Amidst this, developing countries have also been charting their own path forward. Since the African Union’s groundbreaking 2015 report onillicit financial flows, the Group of 77 developing countries in the United Nations, led by the Africa group, have increasingly pressed for international mechanisms to track and reduce substantial illicit financial flows from the global South to the global North, which are conservatively estimated to equal all international aid. Caribbean countries have organised aroundreparations from colonial powers for crimes against humanity, including genocide and slavery. Many of these countries are also involved in pressure to democratise multilateral institutions including the IMF, World Bank and the UN Security Council, all institutions in which a small number of countries have controlling votes.
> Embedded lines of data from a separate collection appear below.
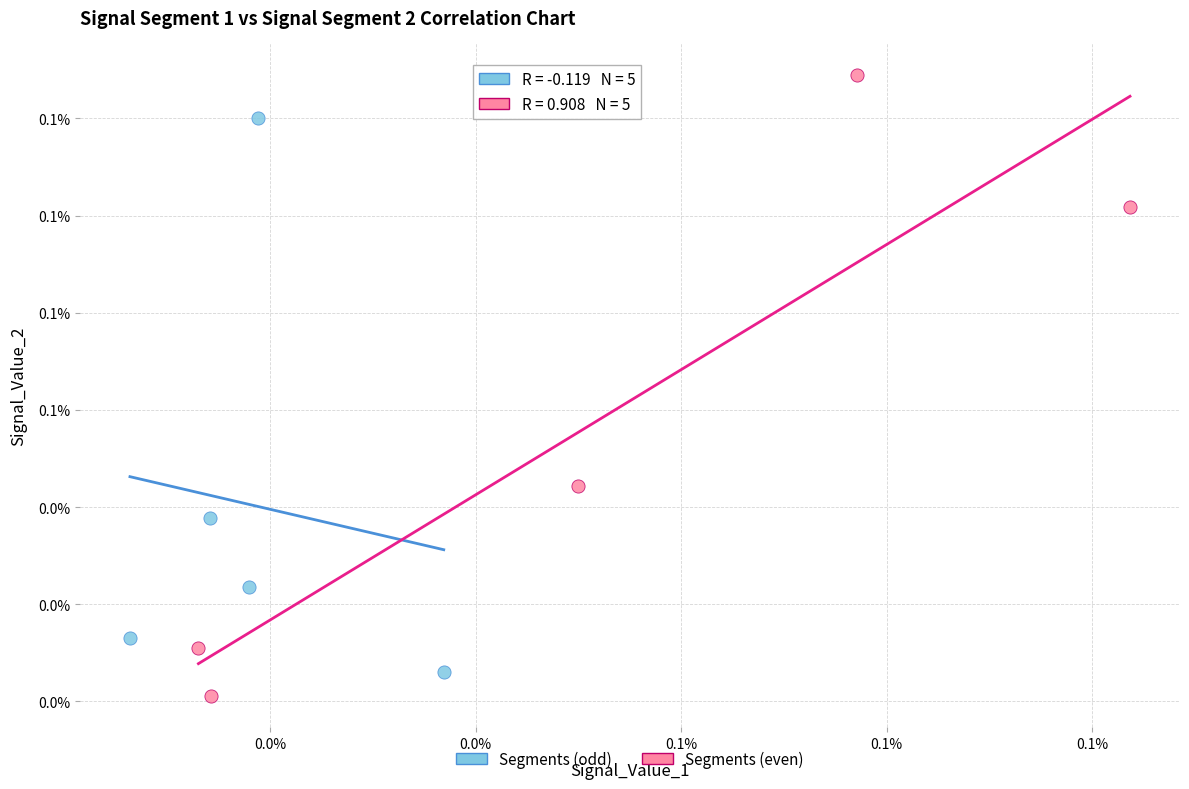

What are all the series names shown in the legend?

Segments (odd), Segments (even)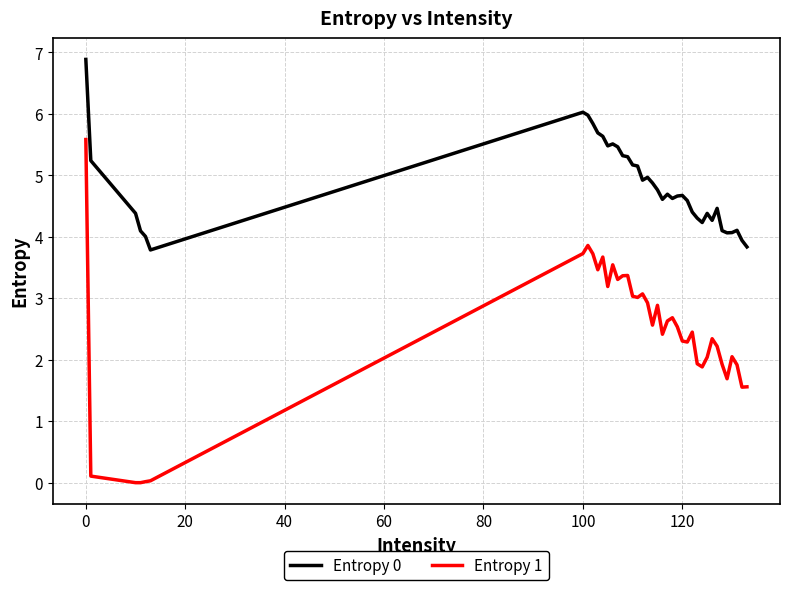

Which series has the widest spread of values?

Entropy 1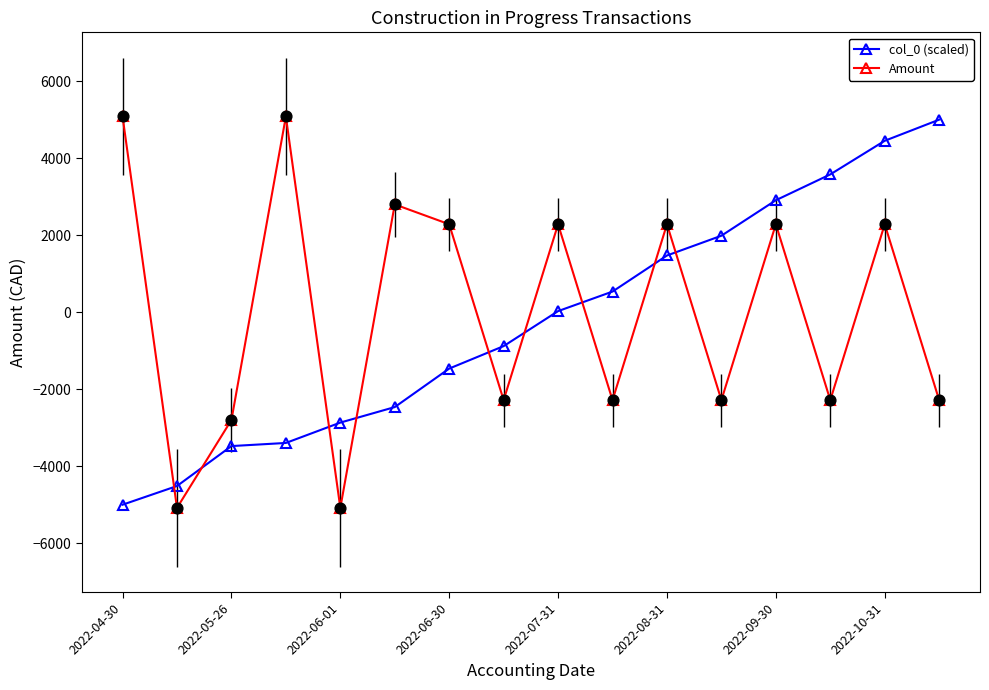

Which series has the largest total across all categories?

Amount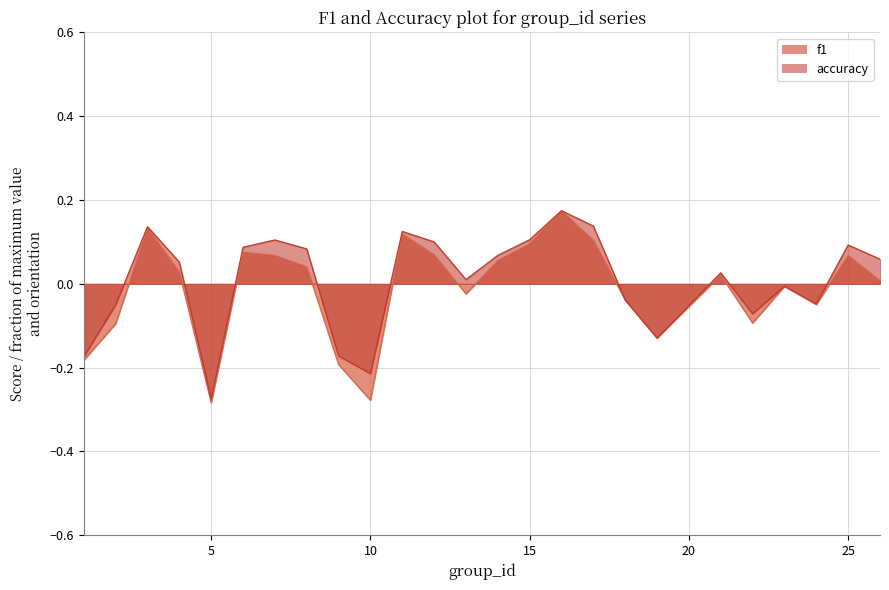

How many intersections are there between f1 and accuracy?

1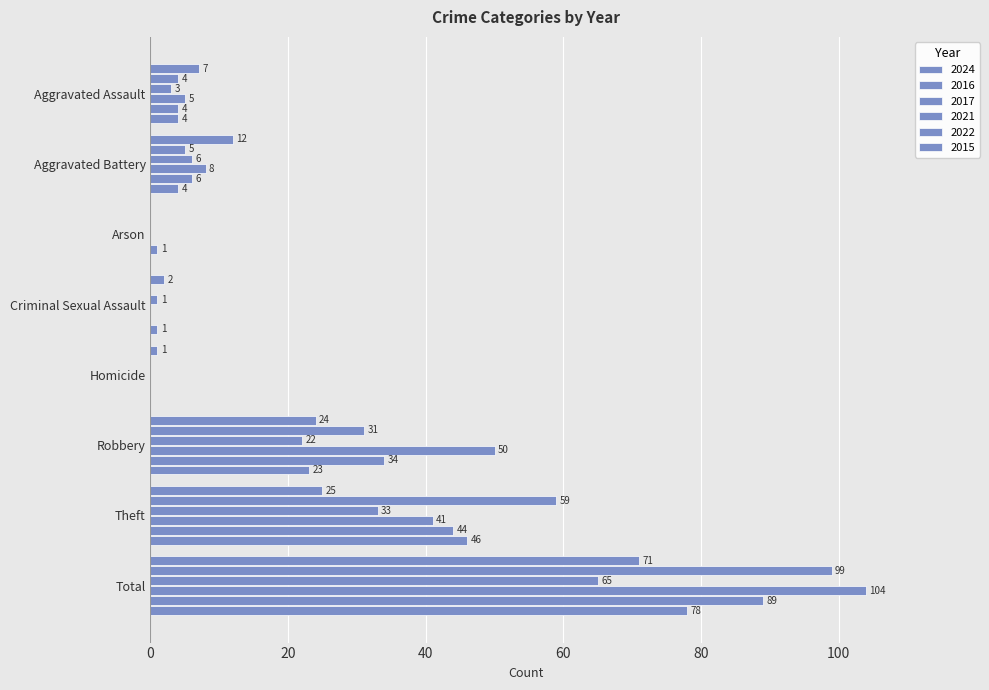

What is the label of the 5th bar from the right?

Criminal Sexual Assault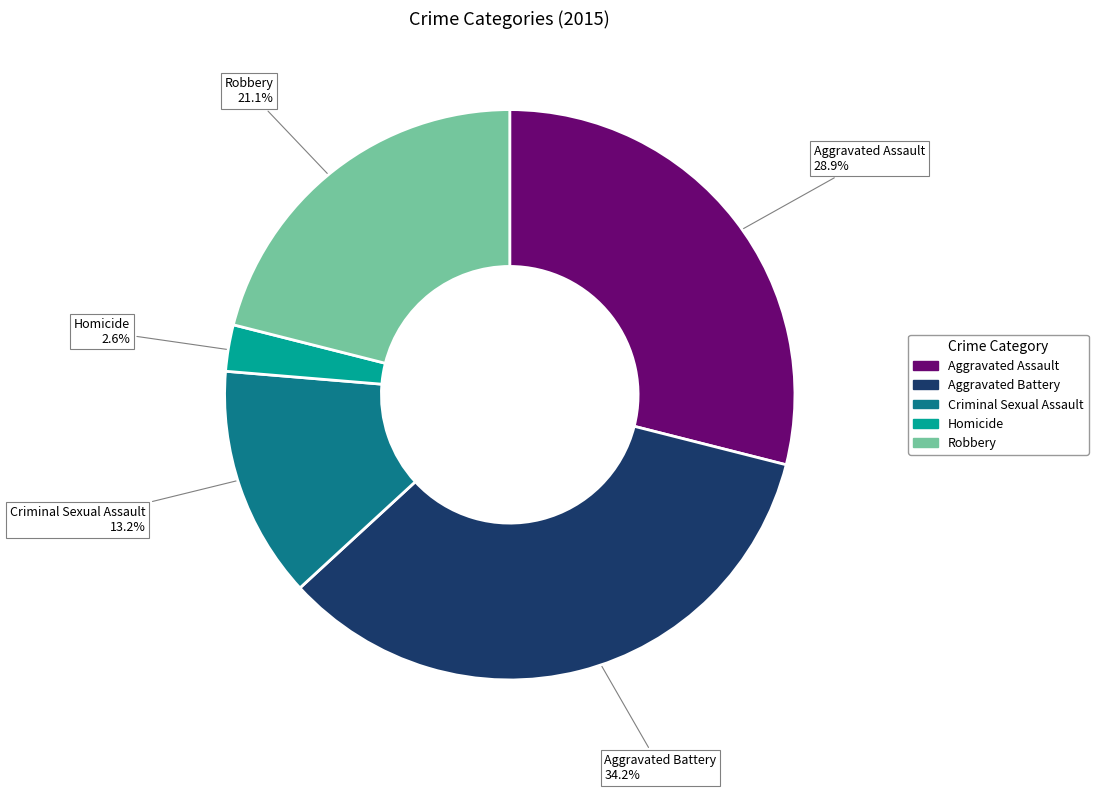

What is the ratio of the value at Aggravated Assault to the value at Robbery?

1.4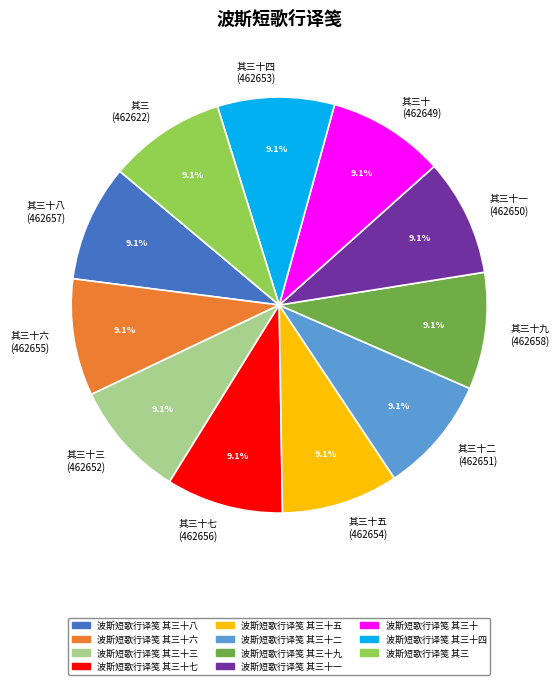

Approximately how many times larger is the value at 波斯短歌行译笺 其三十六 compared to 波斯短歌行译笺 其三十?

1.0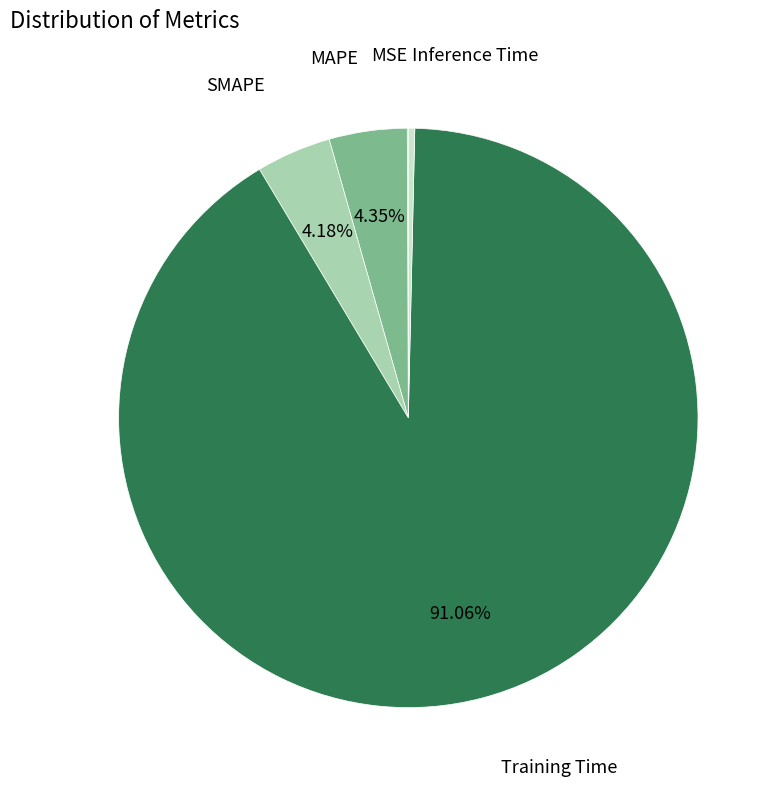

Is there a majority slice in this chart?

Yes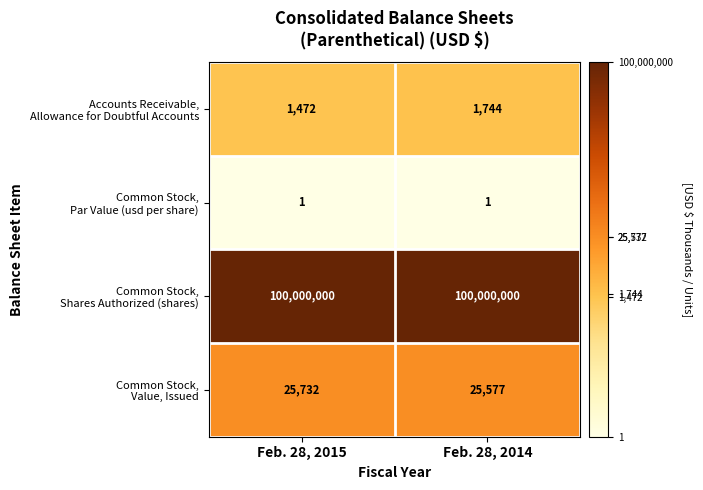

What is the greatest value displayed?

100000000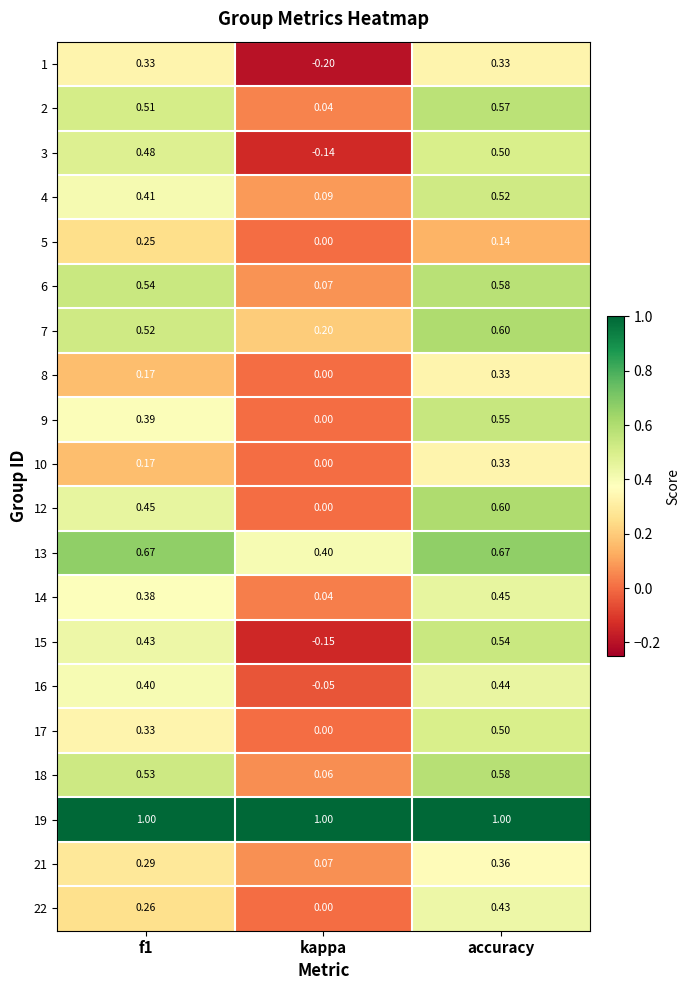

At how many categories does at least one series exceed 0?

3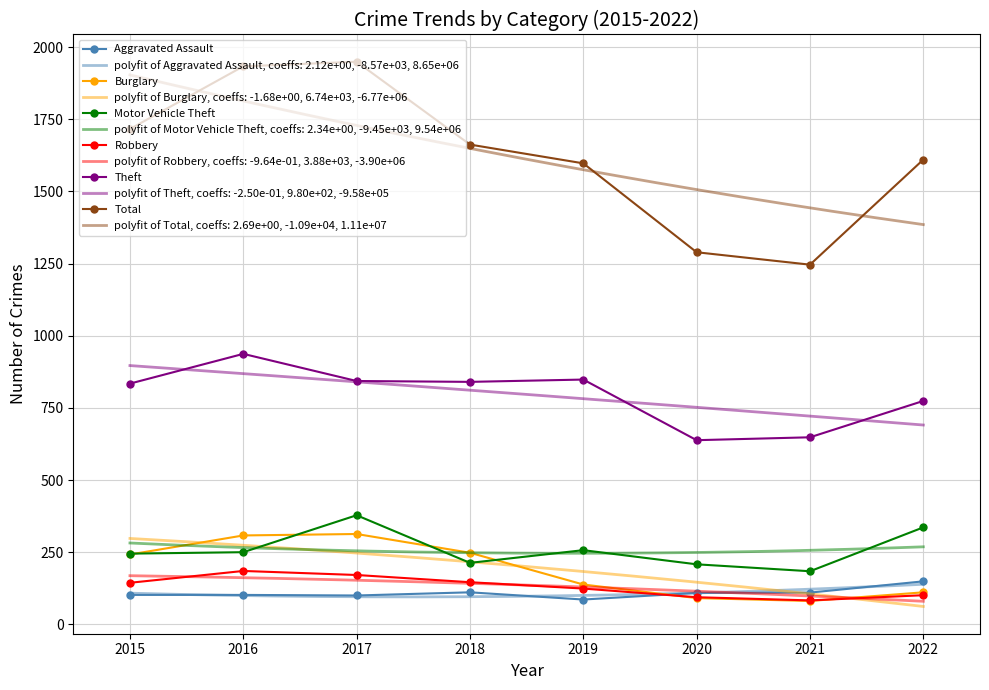

How many times do Motor Vehicle Theft and Burglary cross each other?

4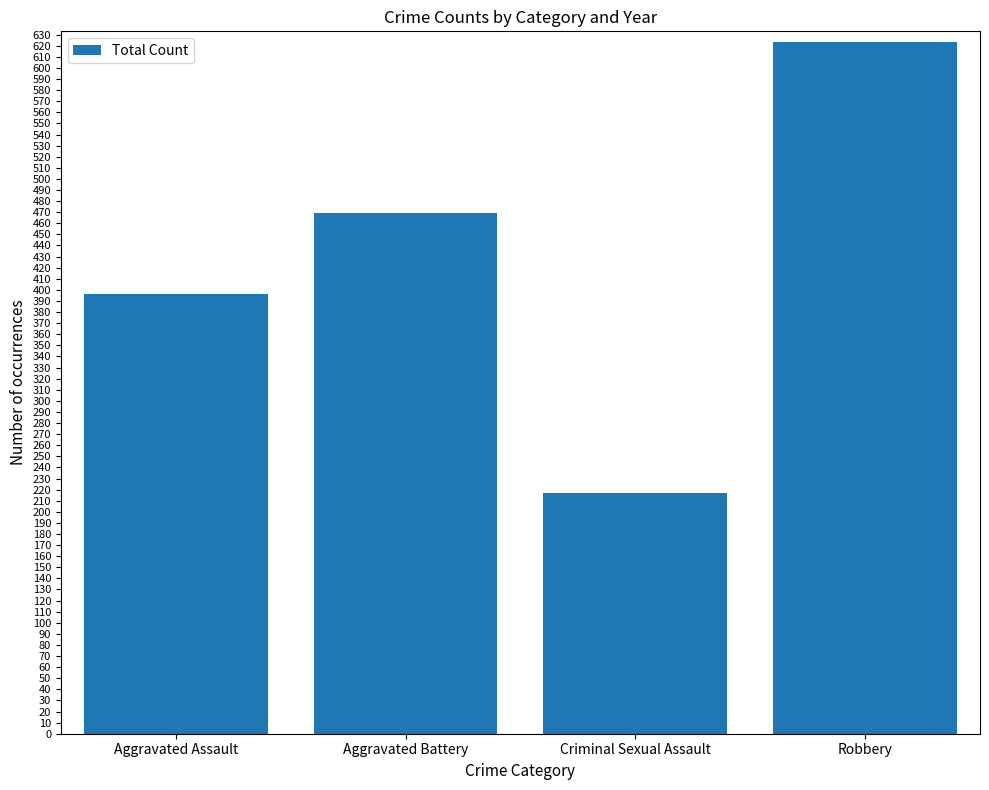

What is the smallest value displayed?

217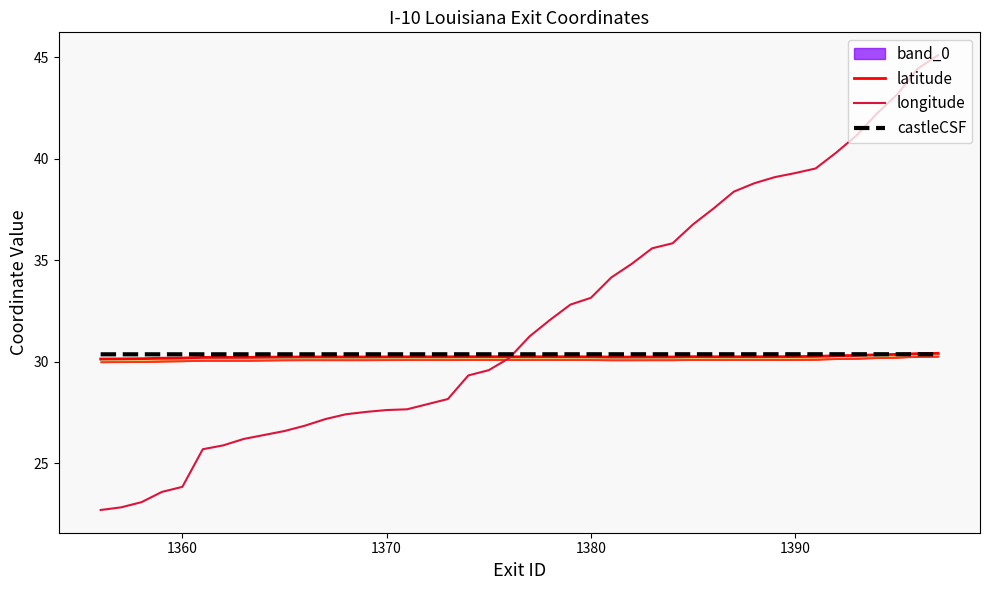

What is the highest value of the castleCSF series?

30.4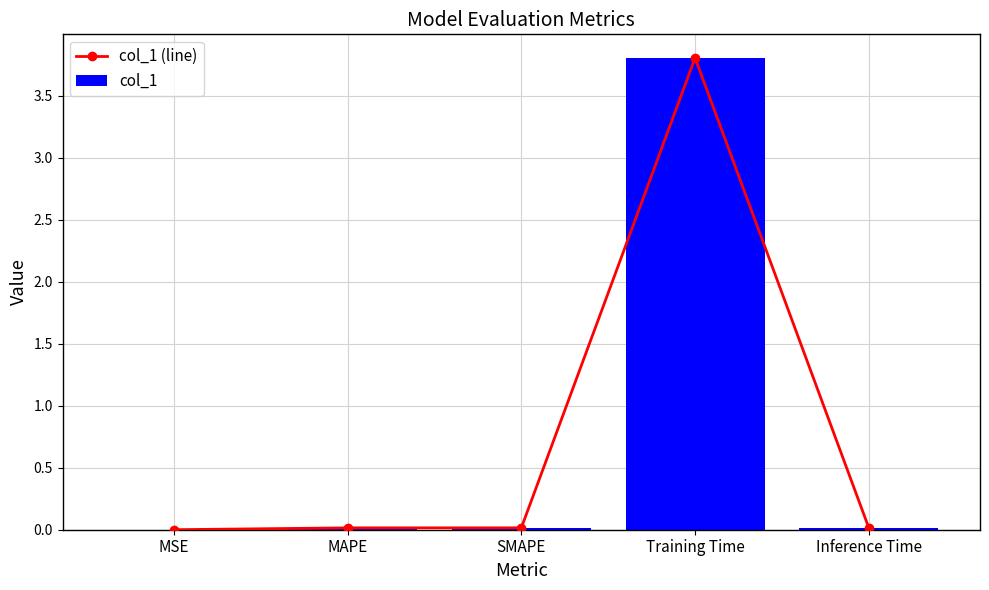

At how many categories does at least one series exceed 3?

1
Latin America and Africa’s main trading partners have shifted towards Asia, and the share of intercontinental trade in both regions has grown. All of this suggests that a complex multipolar world is emerging amid attempts by developing countries to engage in collective action to challenge the underlying causes of their dependency on aid.
As complexity and uncertainty deepen, it becomes more difficult to sustain definitive pronouncements. The current moment calls on us instead to engage in careful self-reflection and open enquiry. What are the immediate impacts for governments, teachers and students in aid-dependent economies? Who will experience the greatest harms? Which social actors and programmes are emerging to chart a different path forward?How will these contestations reshape education systems? What part can universities play in these unfolding debates and interventions? How has our proximity to power as researchers in the global North influenced our intellectual preoccupations in the past? Confronted with the decline of the aid sector, what opportunities are there for us to think in less-instrumentalised ways about education? What are our responsibilities as intellectuals in the current moment?
There are no easy answers. Seemingly fixed positions have come unmoored. But these uncertainties are also filled with possibility. Our unshakeable certitudes might give way to a recognition of our common fragility, an openness to the future, and the possibilities of human creativity and imagination.